### Rendered images with source text
*** Begin section ***

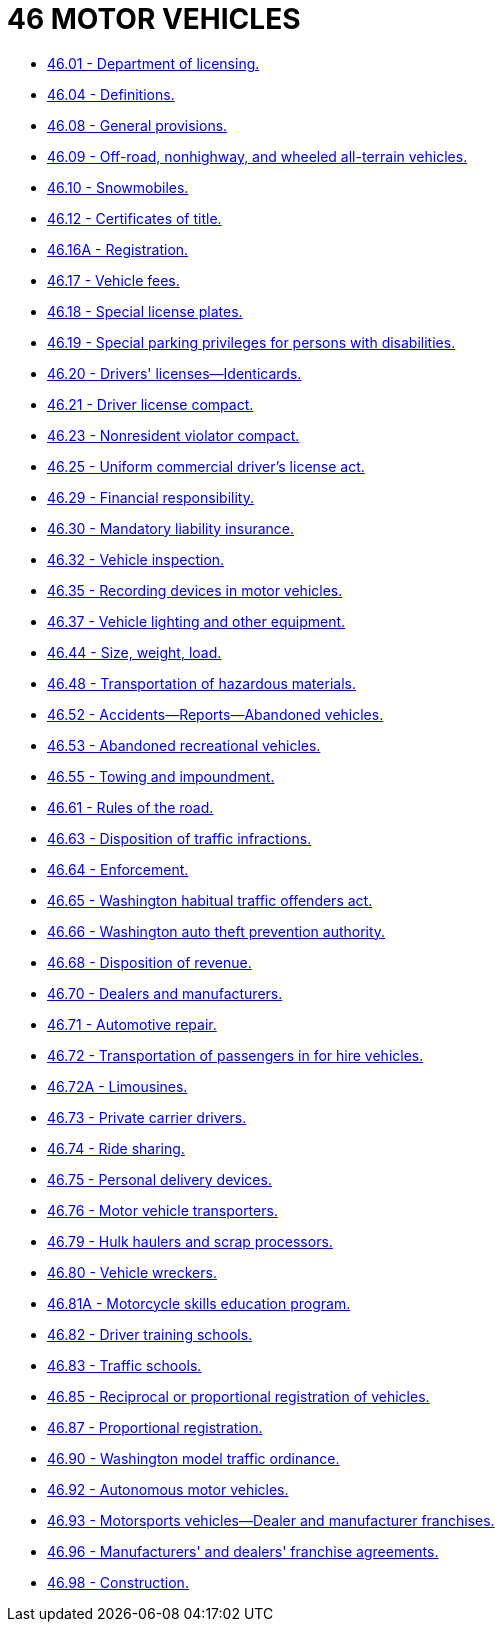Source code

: = 46 MOTOR VEHICLES

* link:46.01_department_of_licensing.adoc[46.01 - Department of licensing.]
* link:46.04_definitions.adoc[46.04 - Definitions.]
* link:46.08_general_provisions.adoc[46.08 - General provisions.]
* link:46.09_off-road_nonhighway_and_wheeled_all-terrain_vehicles.adoc[46.09 - Off-road, nonhighway, and wheeled all-terrain vehicles.]
* link:46.10_snowmobiles.adoc[46.10 - Snowmobiles.]
* link:46.12_certificates_of_title.adoc[46.12 - Certificates of title.]
* link:46.16A_registration.adoc[46.16A - Registration.]
* link:46.17_vehicle_fees.adoc[46.17 - Vehicle fees.]
* link:46.18_special_license_plates.adoc[46.18 - Special license plates.]
* link:46.19_special_parking_privileges_for_persons_with_disabilities.adoc[46.19 - Special parking privileges for persons with disabilities.]
* link:46.20_drivers_licenses—identicards.adoc[46.20 - Drivers' licenses—Identicards.]
* link:46.21_driver_license_compact.adoc[46.21 - Driver license compact.]
* link:46.23_nonresident_violator_compact.adoc[46.23 - Nonresident violator compact.]
* link:46.25_uniform_commercial_drivers_license_act.adoc[46.25 - Uniform commercial driver's license act.]
* link:46.29_financial_responsibility.adoc[46.29 - Financial responsibility.]
* link:46.30_mandatory_liability_insurance.adoc[46.30 - Mandatory liability insurance.]
* link:46.32_vehicle_inspection.adoc[46.32 - Vehicle inspection.]
* link:46.35_recording_devices_in_motor_vehicles.adoc[46.35 - Recording devices in motor vehicles.]
* link:46.37_vehicle_lighting_and_other_equipment.adoc[46.37 - Vehicle lighting and other equipment.]
* link:46.44_size_weight_load.adoc[46.44 - Size, weight, load.]
* link:46.48_transportation_of_hazardous_materials.adoc[46.48 - Transportation of hazardous materials.]
* link:46.52_accidents—reports—abandoned_vehicles.adoc[46.52 - Accidents—Reports—Abandoned vehicles.]
* link:46.53_abandoned_recreational_vehicles.adoc[46.53 - Abandoned recreational vehicles.]
* link:46.55_towing_and_impoundment.adoc[46.55 - Towing and impoundment.]
* link:46.61_rules_of_the_road.adoc[46.61 - Rules of the road.]
* link:46.63_disposition_of_traffic_infractions.adoc[46.63 - Disposition of traffic infractions.]
* link:46.64_enforcement.adoc[46.64 - Enforcement.]
* link:46.65_washington_habitual_traffic_offenders_act.adoc[46.65 - Washington habitual traffic offenders act.]
* link:46.66_washington_auto_theft_prevention_authority.adoc[46.66 - Washington auto theft prevention authority.]
* link:46.68_disposition_of_revenue.adoc[46.68 - Disposition of revenue.]
* link:46.70_dealers_and_manufacturers.adoc[46.70 - Dealers and manufacturers.]
* link:46.71_automotive_repair.adoc[46.71 - Automotive repair.]
* link:46.72_transportation_of_passengers_in_for_hire_vehicles.adoc[46.72 - Transportation of passengers in for hire vehicles.]
* link:46.72A_limousines.adoc[46.72A - Limousines.]
* link:46.73_private_carrier_drivers.adoc[46.73 - Private carrier drivers.]
* link:46.74_ride_sharing.adoc[46.74 - Ride sharing.]
* link:46.75_personal_delivery_devices.adoc[46.75 - Personal delivery devices.]
* link:46.76_motor_vehicle_transporters.adoc[46.76 - Motor vehicle transporters.]
* link:46.79_hulk_haulers_and_scrap_processors.adoc[46.79 - Hulk haulers and scrap processors.]
* link:46.80_vehicle_wreckers.adoc[46.80 - Vehicle wreckers.]
* link:46.81A_motorcycle_skills_education_program.adoc[46.81A - Motorcycle skills education program.]
* link:46.82_driver_training_schools.adoc[46.82 - Driver training schools.]
* link:46.83_traffic_schools.adoc[46.83 - Traffic schools.]
* link:46.85_reciprocal_or_proportional_registration_of_vehicles.adoc[46.85 - Reciprocal or proportional registration of vehicles.]
* link:46.87_proportional_registration.adoc[46.87 - Proportional registration.]
* link:46.90_washington_model_traffic_ordinance.adoc[46.90 - Washington model traffic ordinance.]
* link:46.92_autonomous_motor_vehicles.adoc[46.92 - Autonomous motor vehicles.]
* link:46.93_motorsports_vehicles—dealer_and_manufacturer_franchises.adoc[46.93 - Motorsports vehicles—Dealer and manufacturer franchises.]
* link:46.96_manufacturers_and_dealers_franchise_agreements.adoc[46.96 - Manufacturers' and dealers' franchise agreements.]
* link:46.98_construction.adoc[46.98 - Construction.]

*** End section ***

### TASK REQUIREMENTS
A faithful copy of all the entries is required, pictures excluded.

### WRITTEN RESPONSE
Source code

: = 46 MOTOR VEHICLES

* link:46.01_department_of_licensing.adoc[46.01 - Department of licensing.]
* link:46.04_definitions.adoc[46.04 - Definitions.]
* link:46.08_general_provisions.adoc[46.08 - General provisions.]
* link:46.09_off-road_nonhighway_and_wheeled_all-terrain_vehicles.adoc[46.09 - Off-road, nonhighway, and wheeled all-terrain vehicles.]
* link:46.10_snowmobiles.adoc[46.10 - Snowmobiles.]
* link:46.12_certificates_of_title.adoc[46.12 - Certificates of title.]
* link:46.16A_registration.adoc[46.16A - Registration.]
* link:46.17_vehicle_fees.adoc[46.17 - Vehicle fees.]
* link:46.18_special_license_plates.adoc[46.18 - Special license plates.]
* link:46.19_special_parking_privileges_for_persons_with_disabilities.adoc[46.19 - Special parking privileges for persons with disabilities.]
* link:46.20_drivers_licenses—identicards.adoc[46.20 - Drivers' licenses—Identicards.]
* link:46.21_driver_license_compact.adoc[46.21 - Driver license compact.]
* link:46.23_nonresident_violator_compact.adoc[46.23 - Nonresident violator compact.]
* link:46.25_uniform_commercial_drivers_license_act.adoc[46.25 - Uniform commercial driver's license act.]
* link:46.29_financial_responsibility.adoc[46.29 - Financial responsibility.]
* link:46.30_mandatory_liability_insurance.adoc[46.30 - Mandatory liability insurance.]
* link:46.32_vehicle_inspection.adoc[46.32 - Vehicle inspection.]
* link:46.35_recording_devices_in_motor_vehicles.adoc[46.35 - Recording devices in motor vehicles.]
* link:46.37_vehicle_lighting_and_other_equipment.adoc[46.37 - Vehicle lighting and other equipment.]
* link:46.44_size_weight_load.adoc[46.44 - Size, weight, load.]
* link:46.48_transportation_of_hazardous_materials.adoc[46.48 - Transportation of hazardous materials.]
* link:46.52_accidents—reports—abandoned_vehicles.adoc[46.52 - Accidents—Reports—Abandoned vehicles.]
* link:46.53_abandoned_recreational_vehicles.adoc[46.53 - Abandoned recreational vehicles.]
* link:46.55_towing_and_impoundment.adoc[46.55 - Towing and impoundment.]
* link:46.61_rules_of_the_road.adoc[46.61 - Rules of the road.]
* link:46.63_disposition_of_traffic_infractions.adoc[46.63 - Disposition of traffic infractions.]
* link:46.64_enforcement.adoc[46.64 - Enforcement.]
* link:46.65_washington_habitual_traffic_offenders_act.adoc[46.65 - Washington habitual traffic offenders act.]
* link:46.66_washington_auto_theft_prevention_authority.adoc[46.66 - Washington auto theft prevention authority.]
* link:46.68_disposition_of_revenue.adoc[46.68 - Disposition of revenue.]
* link:46.70_dealers_and_manufacturers.adoc[46.70 - Dealers and manufacturers.]
* link:46.71_automotive_repair.adoc[46.71 - Automotive repair.]
* link:46.72_transportation_of_passengers_in_for_hire_vehicles.adoc[46.72 - Transportation of passengers in for hire vehicles.]
* link:46.72A_limousines.adoc[46.72A - Limousines.]
* link:46.73_private_carrier_drivers.adoc[46.73 - Private carrier drivers.]
* link:46.74_ride_sharing.adoc[46.74 - Ride sharing.]
* link:46.75_personal_delivery_devices.adoc[46.75 - Personal delivery devices.]
* link:46.76_motor_vehicle_transporters.adoc[46.76 - Motor vehicle transporters.]
* link:46.79_hulk_haulers_and_scrap_processors.adoc[46.79 - Hulk haulers and scrap processors.]
* link:46.80_vehicle_wreckers.adoc[46.80 - Vehicle wreckers.]
* link:46.81A_motorcycle_skills_education_program.adoc[46.81A - Motorcycle skills education program.]
* link:46.82_driver_training_schools.adoc[46.82 - Driver training schools.]
* link:46.83_traffic_schools.adoc[46.83 - Traffic schools.]
* link:46.85_reciprocal_or_proportional_registration_of_vehicles.adoc[46.85 - Reciprocal or proportional registration of vehicles.]
* link:46.87_proportional_registration.adoc[46.87 - Proportional registration.]
* link:46.90_washington_model_traffic_ordinance.adoc[46.90 - Washington model traffic ordinance.]
* link:46.92_autonomous_motor_vehicles.adoc[46.92 - Autonomous motor vehicles.]
* link:46.93_motorsports_vehicles—dealer_and_manufacturer_franchises.adoc[46.93 - Motorsports vehicles—Dealer and manufacturer franchises.]
* link:46.96_manufacturers_and_dealers_franchise_agreements.adoc[46.96 - Manufacturers' and dealers' franchise agreements.]
* link:46.98_construction.adoc[46.98 - Construction.]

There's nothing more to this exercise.